Monday, August 27, 2018

The Cat's Table, Michael Ondaatje


THE CAT’S TABLE

By Michael Ondaatje

 (Tansley Reads Rating: 47%)

Icebreaker Question:

On page 196 Michael says, “It would always be strangers like them, at the various Cat’s Tables of my life, who would alter me”.  Did you have an experience at a young age of a stranger or acquaintance altering the direction of your life’s journey, or some portion thereof? 

 

Questions:

1.               The first chapter describes the boy being put on a ship.  Before you had read the story, what did you imagine might have been the reason for his journey?

2.               Why do you think the opening passages of the book are told in third person?

3.               In the second chapter you learn that he is being sent to his mother.  What did this say about his family situation in Sri Lanka (Ceylon)?

4.               There is never a very strong description of Michael anywhere in the book, yet he is given the nickname “Magpie”.  Does this give you any insight into his appearance or character?  [Note:  Magpies love to steal shiny things.  Does this help?]

5.               We are 133 pages into the novel before Ondaatje gives us an idea of what year it is.  How does he use time – or the sense of timelessness – to propel the story?

6.               Key main characters in the novel are children.  Do you think that Ondaatje successfully recreates the observations and thought processes of a child in his writing?  How?

7.               For several characters – the three boys and Emily among them – the journey represents a loss of innocence.  For whom does it have the greatest impact?

8.               Discuss the three boys’ experience during the typhoon.  How does it affect their friendship and their attitude toward authority figures?

9.               There is a strong focus on journeys and destinations as themes.  How is the voyage itself a parallel or metaphor for childhood?

10.            On page 75 the narrator realizes “what is interesting and important happens mostly in secret, in places where there is no power.  Nothing much of lasting value ever happens at the head table, held together by a familiar rhetoric.  Those who already have power continue to glide along the familiar rut they have made for themselves.” 

The anonymity of ocean travel and the sense that aboard ship we know only what others want us to know about them come into play at several points in the novel.  What is Ondaatje saying about identity?

11.            Discuss the importance of some of the seemingly minor characters at the table:  Mr. Mazappa, Mr. Fonseka, Mr Nevil, and/or Miss Lasqueti.  Also, Asuntha and Emily (who were not at their table, but are minor characters).  What do they contribute to the story?

12.            On page 155, the narrator refers to Ramadhin as “the saint of our clandestine family”. What does he mean?

13.            What life changing event happened to Michael after he fell asleep with Emily (pg.133-115).  He becomes suddenly worried about meeting his mother after so long and she (Emily) comforts him, but he says, “but for me, in that cabin, it was the first time I looked at myself with a distant eye, just as the neutral eyes of the distant young Queen had watched me all morning.”:  What do you think he saw in himself?

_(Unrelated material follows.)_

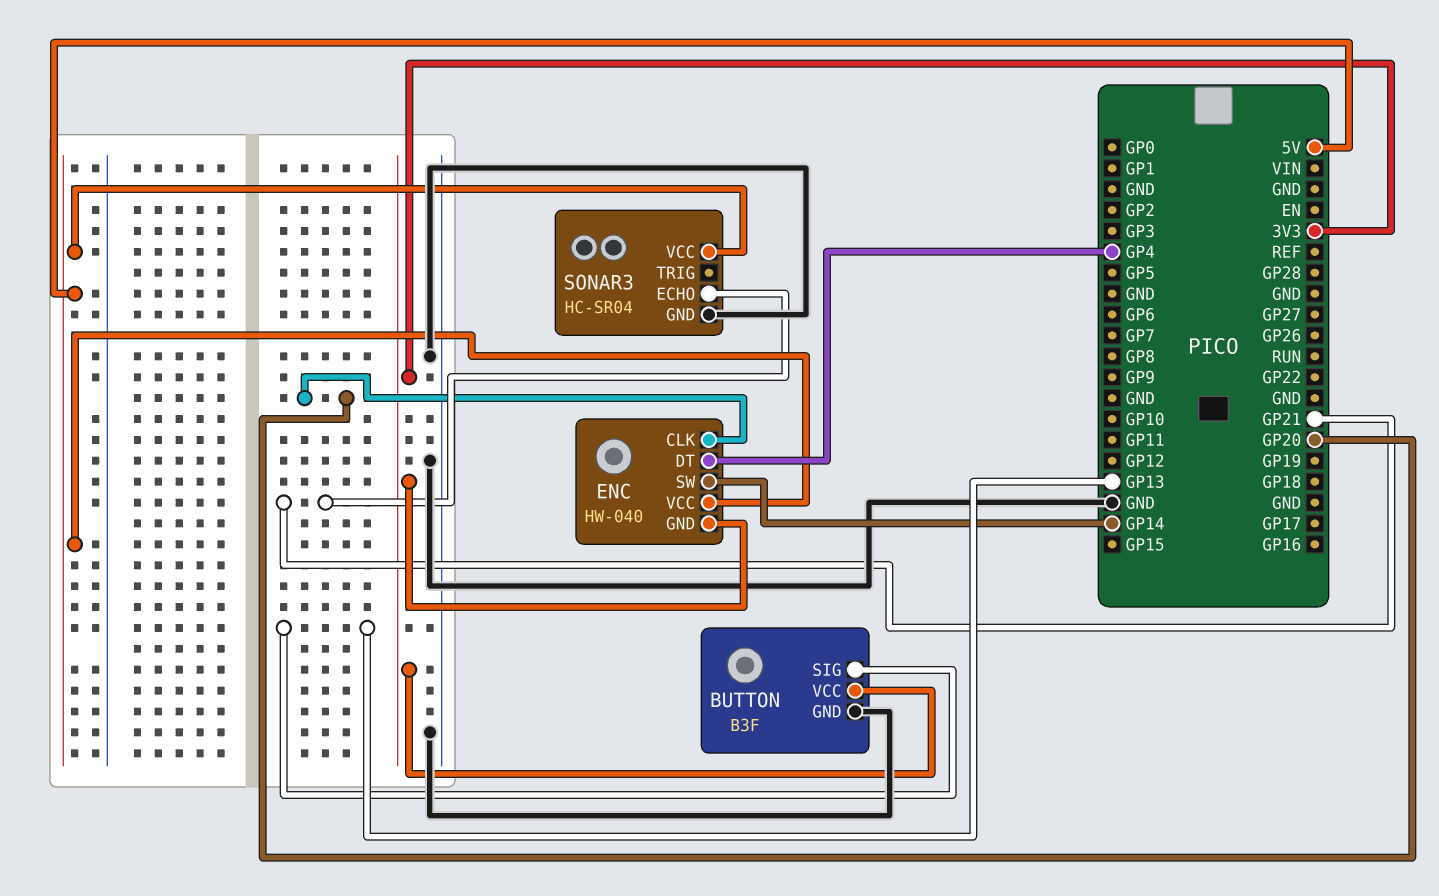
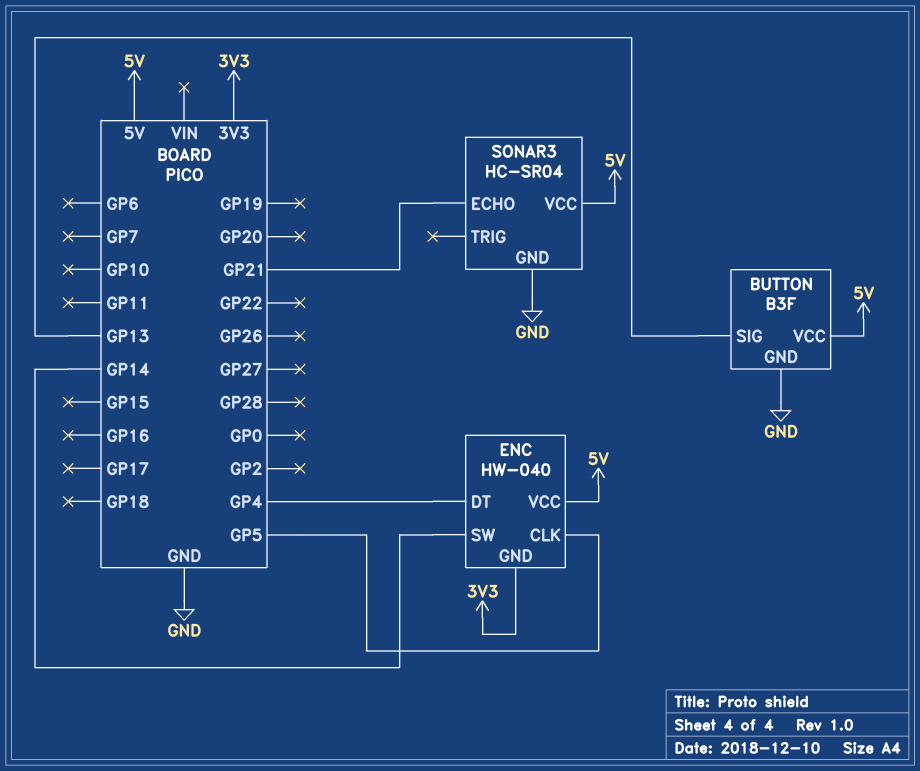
BUTTON pin VCC: 3V3 -> 5V
ENC pin CLK: GP20 -> GP5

14.            The main character, Michael, explains that though he kept in contact with Ramadhin, Cassius he never saw again.  Why do you think this is?  Emily and Michael also barely saw each other again.  Do you think this is linked?

15.            When describing the collapse of his marriage, the narrator says, “Massi said that sometimes, when things overwhelmed me, there was a trick or a habit I had:  I turned myself into something that did not belong anywhere.  I trusted nothing I was told, not even what I witnessed (page 203).  What made him behave this way?  How did it affect his marriage?

16.            On page 208, the narrator tells us about a master class given by the filmmaker Luc Dardenne in which:  he spoke of how viewers of his films should not assume they understood everything about the characters.  As members of an audience we should never feel ourselves wiser than they; we do not have more knowledge than the characters have about themselves.  Why did Ondaatje give us this warning, so far into the novel?  What is he telling us?

17.            When Emily says to the narrator, “I don’t think you can love me into safety” (page 250), to what is she referring?  Why do you think Emily wanted to see him again after so many years?

18.            [USE IF TIME PERMITS]  On page 243, Michael says, “With just three or four children at its centre, on a voyage whose clear map and sure destination would suggest nothing to fear or unravel. For years I barely remembered it.”  Do you not find that odd?  Why does he remember now?

19.            Many mysteries at the end of the novel remain unexplored.  Do you think this was the right choice by the author?  Does this detract from the satisfaction of the ending?

20.            Michael Ondaatje claims that this is just a work of fiction with no biographical content, yet the story parallels his life and he even names the main character “Michael”.  Do you think there is any significance to this?